O incidente envolveu o foguete New Glenn, estrutura de aproximadamente 100 metros de altura inaugurada em 2025 e considerada uma das principais apostas da empresa na corrida espacial.
A explosão ocorreu no Complexo de Lançamento 36 durante um procedimento conhecido como “static fire”, utilizado para testes de ignição dos motores ainda com o foguete preso à plataforma.
Segundo a Blue Origin, uma “anomalia” foi registrada durante o processo, provocando a explosão da estrutura.
Apesar do impacto e da grande coluna de fogo registrada no local, não houve feridos. A empresa informou que todos os funcionários presentes foram rapidamente localizados e colocados em segurança.
Nas redes sociais, Jeff Bezos afirmou que este foi “um dia muito difícil”, mas destacou que a equipe está bem e garantiu que a empresa irá reconstruir o necessário para retomar os voos.
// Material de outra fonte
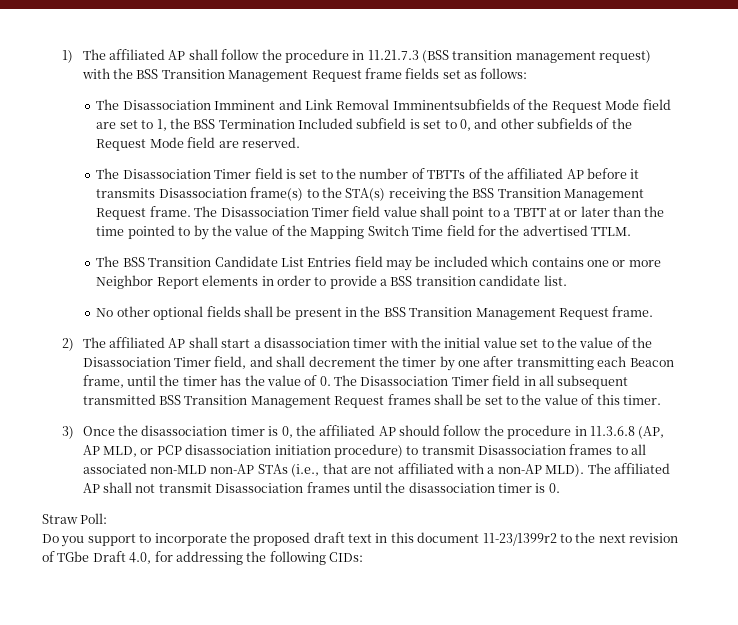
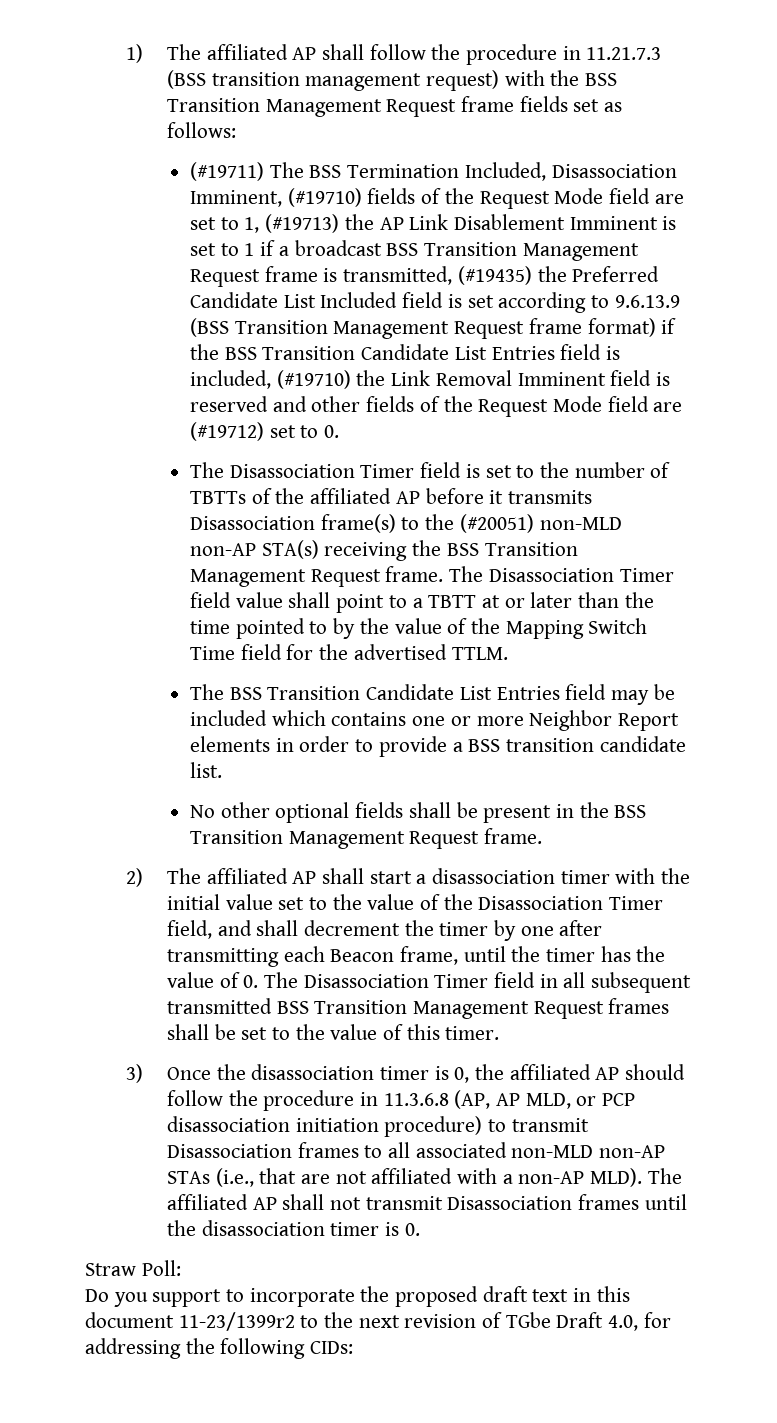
[96,99,510,110] The Disassociation Imminent and Link Removal Imminentsubfields -> [190,162,677,181] [190,188,416,207] (#19711) The BSS Termination Included, Disassociation Imminent, (#19710) fields
[169,118,471,131] the BSS Termination Included subfield is set to 0, -> [265,214,677,233] [190,240,639,261] [190,266,660,287] [190,292,680,313] [190,318,677,339] [190,344,620,360] [190,370,670,389] [190,396,269,412] (#19713) the AP Link Disablement Imminent is set to 1 if a broadcast BSS Transition Management Request frame is transmitted, (#19435) the Preferred Candidate List Included field is set according to 9.6.13.9 (BSS Transition Management Request frame format) if the BSS Transition Candidate List Entries field is included, (#19710) the Link Removal Imminent field is reserved
[537,118,632,129] [96,137,300,151] subfields of the Request Mode field are reserved. -> [366,396,683,417] [190,422,340,441] fields of the Request Mode field are (#19712) set to 0.
(342, 192) none -> [459,514,622,533] [190,543,257,556] (#20051) non-MLD non-AP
O caso também gerou preocupação na Nasa. A agência espacial norte-americana informou que trabalhará em conjunto com a Blue Origin para investigar as causas da explosão e avaliar possíveis impactos no cronograma do Programa Artemis, missão que pretende levar astronautas novamente à Lua e estabelecer uma base lunar.
A explosão reacendeu ainda a disputa entre Jeff Bezos e Elon Musk no setor espacial. O dono da SpaceX comentou o episódio na rede social X, classificando o caso como “muito lamentável”.
“Foguetes são difíceis”, escreveu Musk, desejando recuperação rápida à concorrente.
Especialistas apontam que, apesar de a Blue Origin ser uma empresa mais antiga, a SpaceX possui vantagem operacional e tecnológica significativa no setor espacial. Atualmente, a companhia de Elon Musk é responsável por grande parte das cargas colocadas em órbita no mundo.
Além disso, a SpaceX desenvolve o Starship, considerado o maior foguete do mundo em potência, altura e capacidade de carga, com foco em reutilização total da estrutura.
A Administração Federal de Aviação dos Estados Unidos (FAA) deve investigar o incidente e avaliar possíveis danos causados à infraestrutura do Centro Espacial Kennedy.